Все эти переходы из света во тьму, из элоев в морлоки бывали моментальными. Ты социализировался как советский человек, которому не дано выбора. Советские – лучшие в мире. Мы новые личности, мы надежда трудящихся всего мира. Нам бесконечно повторяли, что дети в СССР – «правящий класс», и действительно любили. В то же время, согласно тем же правилам, с тобой можно обойтись сколь угодно бесчеловечно. Советская социальность была капиллярным «огосударствлением» жизни. И люди, которые вот только что тебе улыбались, могли вызвать милицию, психиатров или КГБ. Даже родители к их собственным детям, я знал такие случаи.

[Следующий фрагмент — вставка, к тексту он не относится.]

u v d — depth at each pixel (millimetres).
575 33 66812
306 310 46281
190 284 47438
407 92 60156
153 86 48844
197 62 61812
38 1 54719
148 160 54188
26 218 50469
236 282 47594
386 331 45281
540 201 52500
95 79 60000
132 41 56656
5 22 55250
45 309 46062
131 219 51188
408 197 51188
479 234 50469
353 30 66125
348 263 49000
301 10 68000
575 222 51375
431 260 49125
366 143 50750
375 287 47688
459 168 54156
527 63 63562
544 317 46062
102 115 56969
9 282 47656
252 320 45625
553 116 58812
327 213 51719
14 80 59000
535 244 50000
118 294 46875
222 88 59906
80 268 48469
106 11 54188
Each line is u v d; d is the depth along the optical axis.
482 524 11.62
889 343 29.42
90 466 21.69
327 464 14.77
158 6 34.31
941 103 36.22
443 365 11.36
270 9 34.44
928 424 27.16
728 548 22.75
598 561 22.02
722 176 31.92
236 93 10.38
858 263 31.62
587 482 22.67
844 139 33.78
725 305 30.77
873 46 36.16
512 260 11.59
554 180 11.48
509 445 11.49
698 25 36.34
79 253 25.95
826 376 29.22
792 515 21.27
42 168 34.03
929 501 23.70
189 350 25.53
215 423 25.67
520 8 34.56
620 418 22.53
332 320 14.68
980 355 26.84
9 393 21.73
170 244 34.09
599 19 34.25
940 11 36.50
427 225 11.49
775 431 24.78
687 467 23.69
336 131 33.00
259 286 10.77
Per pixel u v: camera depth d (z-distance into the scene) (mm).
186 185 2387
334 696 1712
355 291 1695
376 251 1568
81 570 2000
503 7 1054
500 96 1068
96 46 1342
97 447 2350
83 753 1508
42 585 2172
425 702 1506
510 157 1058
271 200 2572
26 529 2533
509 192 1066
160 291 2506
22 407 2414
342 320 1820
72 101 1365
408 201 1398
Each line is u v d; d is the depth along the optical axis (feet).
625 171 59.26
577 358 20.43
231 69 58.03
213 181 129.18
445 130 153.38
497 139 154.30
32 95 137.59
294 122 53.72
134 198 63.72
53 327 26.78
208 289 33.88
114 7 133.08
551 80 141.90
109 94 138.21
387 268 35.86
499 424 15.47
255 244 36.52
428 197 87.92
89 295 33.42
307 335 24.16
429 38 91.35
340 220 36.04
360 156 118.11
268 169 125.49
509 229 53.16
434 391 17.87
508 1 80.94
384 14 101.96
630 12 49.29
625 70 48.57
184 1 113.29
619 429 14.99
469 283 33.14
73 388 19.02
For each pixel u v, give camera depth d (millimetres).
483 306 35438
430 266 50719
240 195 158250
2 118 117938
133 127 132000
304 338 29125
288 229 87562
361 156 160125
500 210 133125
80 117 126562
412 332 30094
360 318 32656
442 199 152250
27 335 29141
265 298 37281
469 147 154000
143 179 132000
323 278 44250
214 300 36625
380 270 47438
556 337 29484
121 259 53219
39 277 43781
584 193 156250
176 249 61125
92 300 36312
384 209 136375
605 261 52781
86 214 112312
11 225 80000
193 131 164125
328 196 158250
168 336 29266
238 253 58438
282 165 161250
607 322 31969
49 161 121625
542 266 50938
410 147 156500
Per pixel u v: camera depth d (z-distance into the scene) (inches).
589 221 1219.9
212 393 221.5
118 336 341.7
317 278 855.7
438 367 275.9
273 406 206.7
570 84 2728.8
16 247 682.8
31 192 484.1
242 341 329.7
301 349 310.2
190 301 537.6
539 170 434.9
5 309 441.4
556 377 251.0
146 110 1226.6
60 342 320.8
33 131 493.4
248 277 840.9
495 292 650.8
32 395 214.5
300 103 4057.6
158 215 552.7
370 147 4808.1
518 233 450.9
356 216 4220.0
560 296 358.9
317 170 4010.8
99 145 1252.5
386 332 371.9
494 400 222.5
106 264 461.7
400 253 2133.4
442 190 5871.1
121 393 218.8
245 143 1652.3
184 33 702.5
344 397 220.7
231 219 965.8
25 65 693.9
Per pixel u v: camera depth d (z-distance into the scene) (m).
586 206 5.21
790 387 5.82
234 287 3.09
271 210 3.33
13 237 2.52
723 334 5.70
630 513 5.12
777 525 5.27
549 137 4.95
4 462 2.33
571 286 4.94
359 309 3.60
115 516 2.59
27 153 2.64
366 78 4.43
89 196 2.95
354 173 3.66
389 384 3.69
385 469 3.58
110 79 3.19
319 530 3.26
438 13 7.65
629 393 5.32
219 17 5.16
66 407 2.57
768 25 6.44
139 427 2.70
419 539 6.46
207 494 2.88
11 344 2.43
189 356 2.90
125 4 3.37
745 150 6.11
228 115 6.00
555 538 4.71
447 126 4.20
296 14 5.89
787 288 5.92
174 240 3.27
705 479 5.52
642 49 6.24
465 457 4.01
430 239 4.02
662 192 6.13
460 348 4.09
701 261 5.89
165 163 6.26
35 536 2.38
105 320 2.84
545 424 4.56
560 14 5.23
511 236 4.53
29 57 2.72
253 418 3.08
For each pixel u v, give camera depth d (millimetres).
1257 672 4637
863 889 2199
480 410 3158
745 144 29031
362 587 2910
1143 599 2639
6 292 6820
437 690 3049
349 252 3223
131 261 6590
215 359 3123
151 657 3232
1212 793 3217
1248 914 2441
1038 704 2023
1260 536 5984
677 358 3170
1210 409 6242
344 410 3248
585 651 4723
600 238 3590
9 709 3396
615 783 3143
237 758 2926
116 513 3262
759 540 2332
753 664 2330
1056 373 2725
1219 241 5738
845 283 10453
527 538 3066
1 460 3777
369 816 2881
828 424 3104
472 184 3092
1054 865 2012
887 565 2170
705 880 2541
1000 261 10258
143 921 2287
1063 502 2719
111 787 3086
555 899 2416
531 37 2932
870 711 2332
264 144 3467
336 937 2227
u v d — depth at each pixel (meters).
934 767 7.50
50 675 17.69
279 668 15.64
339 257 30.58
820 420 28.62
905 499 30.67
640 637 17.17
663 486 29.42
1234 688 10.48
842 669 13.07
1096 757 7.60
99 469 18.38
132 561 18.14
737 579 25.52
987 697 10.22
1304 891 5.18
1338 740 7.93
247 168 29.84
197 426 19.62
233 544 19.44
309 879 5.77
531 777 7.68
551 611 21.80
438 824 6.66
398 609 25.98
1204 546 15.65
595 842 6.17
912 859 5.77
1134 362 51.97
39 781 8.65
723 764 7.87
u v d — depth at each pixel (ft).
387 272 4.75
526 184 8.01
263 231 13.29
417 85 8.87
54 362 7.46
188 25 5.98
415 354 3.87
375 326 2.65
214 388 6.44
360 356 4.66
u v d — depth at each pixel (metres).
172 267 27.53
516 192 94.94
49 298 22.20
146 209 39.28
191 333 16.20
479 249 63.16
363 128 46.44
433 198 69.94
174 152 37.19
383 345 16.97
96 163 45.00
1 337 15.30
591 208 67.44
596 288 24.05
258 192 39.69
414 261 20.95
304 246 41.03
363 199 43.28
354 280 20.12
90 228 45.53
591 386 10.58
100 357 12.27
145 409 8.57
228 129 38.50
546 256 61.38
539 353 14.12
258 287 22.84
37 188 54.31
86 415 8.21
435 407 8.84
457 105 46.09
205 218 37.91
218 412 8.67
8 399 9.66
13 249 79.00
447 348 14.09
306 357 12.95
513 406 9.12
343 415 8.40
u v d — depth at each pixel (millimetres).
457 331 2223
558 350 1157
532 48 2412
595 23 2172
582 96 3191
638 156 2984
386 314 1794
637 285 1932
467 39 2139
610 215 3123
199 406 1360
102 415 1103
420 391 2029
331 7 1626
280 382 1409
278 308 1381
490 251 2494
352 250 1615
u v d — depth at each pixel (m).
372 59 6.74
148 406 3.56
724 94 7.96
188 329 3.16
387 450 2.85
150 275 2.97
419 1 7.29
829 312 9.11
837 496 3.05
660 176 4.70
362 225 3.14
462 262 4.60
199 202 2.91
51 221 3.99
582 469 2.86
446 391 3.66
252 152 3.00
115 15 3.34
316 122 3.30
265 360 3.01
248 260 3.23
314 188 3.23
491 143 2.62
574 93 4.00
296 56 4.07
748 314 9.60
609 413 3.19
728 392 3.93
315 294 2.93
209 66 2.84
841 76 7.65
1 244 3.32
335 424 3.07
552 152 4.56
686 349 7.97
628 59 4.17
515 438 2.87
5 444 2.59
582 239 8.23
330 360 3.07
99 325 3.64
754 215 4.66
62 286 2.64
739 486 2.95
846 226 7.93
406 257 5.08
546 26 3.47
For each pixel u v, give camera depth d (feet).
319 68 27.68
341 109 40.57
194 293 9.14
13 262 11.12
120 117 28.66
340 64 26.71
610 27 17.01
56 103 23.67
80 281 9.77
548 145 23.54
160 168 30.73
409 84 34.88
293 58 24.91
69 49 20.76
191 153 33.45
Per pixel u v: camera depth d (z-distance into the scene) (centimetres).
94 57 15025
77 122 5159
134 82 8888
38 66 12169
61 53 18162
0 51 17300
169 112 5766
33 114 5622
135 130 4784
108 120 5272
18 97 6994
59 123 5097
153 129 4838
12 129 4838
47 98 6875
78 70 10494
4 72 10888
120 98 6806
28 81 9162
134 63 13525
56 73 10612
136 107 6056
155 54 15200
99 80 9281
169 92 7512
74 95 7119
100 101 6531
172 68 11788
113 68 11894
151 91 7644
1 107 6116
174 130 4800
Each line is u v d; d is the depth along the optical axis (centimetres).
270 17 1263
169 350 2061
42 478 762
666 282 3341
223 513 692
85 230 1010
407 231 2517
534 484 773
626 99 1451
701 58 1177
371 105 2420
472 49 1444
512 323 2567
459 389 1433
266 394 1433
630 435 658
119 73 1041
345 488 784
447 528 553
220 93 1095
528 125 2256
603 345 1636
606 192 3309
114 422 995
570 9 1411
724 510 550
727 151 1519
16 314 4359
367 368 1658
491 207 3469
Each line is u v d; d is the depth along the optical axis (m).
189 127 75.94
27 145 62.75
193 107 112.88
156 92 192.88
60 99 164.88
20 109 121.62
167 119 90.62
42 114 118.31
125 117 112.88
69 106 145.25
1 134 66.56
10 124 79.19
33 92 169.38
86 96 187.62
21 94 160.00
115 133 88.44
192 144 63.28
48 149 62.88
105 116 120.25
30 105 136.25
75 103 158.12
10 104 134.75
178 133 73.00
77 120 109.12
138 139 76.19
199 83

И. К.: А тебе важно говорить о родителях или нет?

Г. П.: Да, но воспоминания одессита о предках кратки. Одесса – город шатких, полураспавшихся семей. Почти нет родовой памяти, и ее придумывают, впрочем, с выдумками никто не спорит. Папа и мама вечно были на работе, мной занимались бабушки. В детстве они играли могучую роль, к ним восходили «родовые начала». Мир моего детства стоит на трех бабушках, как на трех китах. Феодосья Ивановна, мать отца, в доме которой я рос аж до смерти деда в 1963 году. Мамина мама Софья в Херсоне, с ней я проводил лето. И еще Нина Романовна, сестра деда Василия. В войну потеряв дочку Верочку – она очень меня любила. Жила с мужем дядей Тоней в Одессе неподалеку от нас, и мне разрешали проводить у нее выходные. Бабушки генерировали атмосферу деятельной и бескорыстной тотальной любви – без условий, требований, без давления. Их любовная радиация защитила меня от многого. Но, конечно, не от нарциссизма.


И. К.: Была библиотека? Какие в библиотеке были книги?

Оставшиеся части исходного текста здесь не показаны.